Obviously, there will need to be medical exemptions for people who are unable to receive a vaccine but businesses have an existing right to stop someone from entering their premises, or refuse to serve someone, as long as they don’t breach anti-discrimination laws. In practice, I can’t see how a teenage shop attendant is going to be expected to check a customer’s vaccine status, or enforce a company ruling, but that’s a whole different question and clearer laws may be needed.
Don’t get me wrong, I completely understand the disappointment, division and anger that providing proof of vaccination will create for some people but again, it’s their decision to not be vaccinated.
I don’t see this as a ‘right’ or ‘wrong’ scenario, just a personal decision we all have to make by evaluating the risks and recognising the consequences.
Some people have very strongly held, personal views against all vaccinations, or disagree with limitations being imposed on unvaccinated people and the so-called ‘vaccine passports’ for travel. This is despite the fact that entry to other countries has often required proof of vaccination against certain infectious diseases.
I believe it’s inevitable that proof of vaccination will be required for international travel, and possibly domestic air travel, where it won’t be possible to physically distance patrons. But it doesn’t make sense for state governments to impose travel restrictions for independent travellers (think grey nomads and family road trips) once we achieve national vaccination targets.
Australians should be able to drive across state borders, which are really just notional and somewhat redundant lines on a map, in their own vehicles regardless of their vaccination status, once we achieve the national target. Again, it’s an assessment of the risks and a couple towing a caravan around Australia is a very different scenario to hundreds of people in an aircraft.
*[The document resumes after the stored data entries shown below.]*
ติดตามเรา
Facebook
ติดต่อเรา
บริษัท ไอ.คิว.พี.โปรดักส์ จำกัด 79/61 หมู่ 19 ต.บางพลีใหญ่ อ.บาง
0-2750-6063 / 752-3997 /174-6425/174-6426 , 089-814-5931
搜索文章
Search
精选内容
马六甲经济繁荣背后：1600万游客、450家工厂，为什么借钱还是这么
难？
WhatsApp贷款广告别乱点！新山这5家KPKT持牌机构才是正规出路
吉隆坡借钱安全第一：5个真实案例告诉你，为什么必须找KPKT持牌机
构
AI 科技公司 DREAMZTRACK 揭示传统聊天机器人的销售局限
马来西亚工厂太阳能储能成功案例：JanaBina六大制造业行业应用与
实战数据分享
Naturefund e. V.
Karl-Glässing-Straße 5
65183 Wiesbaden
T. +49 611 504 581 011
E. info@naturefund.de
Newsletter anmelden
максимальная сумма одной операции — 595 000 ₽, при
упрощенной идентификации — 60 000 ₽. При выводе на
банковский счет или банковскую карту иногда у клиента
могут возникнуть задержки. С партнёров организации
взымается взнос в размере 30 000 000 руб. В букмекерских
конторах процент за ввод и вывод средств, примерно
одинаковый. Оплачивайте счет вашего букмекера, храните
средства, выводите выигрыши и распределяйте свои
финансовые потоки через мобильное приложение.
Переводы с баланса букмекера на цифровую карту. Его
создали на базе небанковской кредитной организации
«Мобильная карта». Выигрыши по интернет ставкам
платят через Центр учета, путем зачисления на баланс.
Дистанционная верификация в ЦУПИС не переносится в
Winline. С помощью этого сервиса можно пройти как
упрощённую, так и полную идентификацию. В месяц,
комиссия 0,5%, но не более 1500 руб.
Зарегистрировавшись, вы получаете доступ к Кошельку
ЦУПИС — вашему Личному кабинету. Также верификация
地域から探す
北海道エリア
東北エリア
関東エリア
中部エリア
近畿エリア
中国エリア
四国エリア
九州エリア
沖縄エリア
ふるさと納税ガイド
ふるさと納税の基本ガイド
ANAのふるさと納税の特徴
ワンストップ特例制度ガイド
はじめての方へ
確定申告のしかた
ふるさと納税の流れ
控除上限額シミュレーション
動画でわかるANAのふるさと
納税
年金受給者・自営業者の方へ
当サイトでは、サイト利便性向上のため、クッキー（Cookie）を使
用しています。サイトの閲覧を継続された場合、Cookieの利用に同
Notwithstanding some of the feedback I have received, the overwhelming majority of Australians, as proven by the ever-increasing rates of vaccination, are prepared to trust the health advice and just want to get back to a normal life.
We have a national plan to achieve that outcome and I will keep encouraging Gippslanders to get vaccinated, while respecting the rights of others who make a different decision.
I will participate in the public debate in a constructive, practical and empathetic manner and recognise that we may have to ‘agree to disagree’ on some of the more contentious issues.
We need to try to keep our community safe as we work together to respond and recover from the pandemic which has wreaked enormous damage throughout the world.
Australians have been spared the worst of the health impacts compared to other countries, but we still have a long way to go as we seek to manage coronavirus as an infectious disease in the longer term.
Keep making good decisions for you, and the people you love.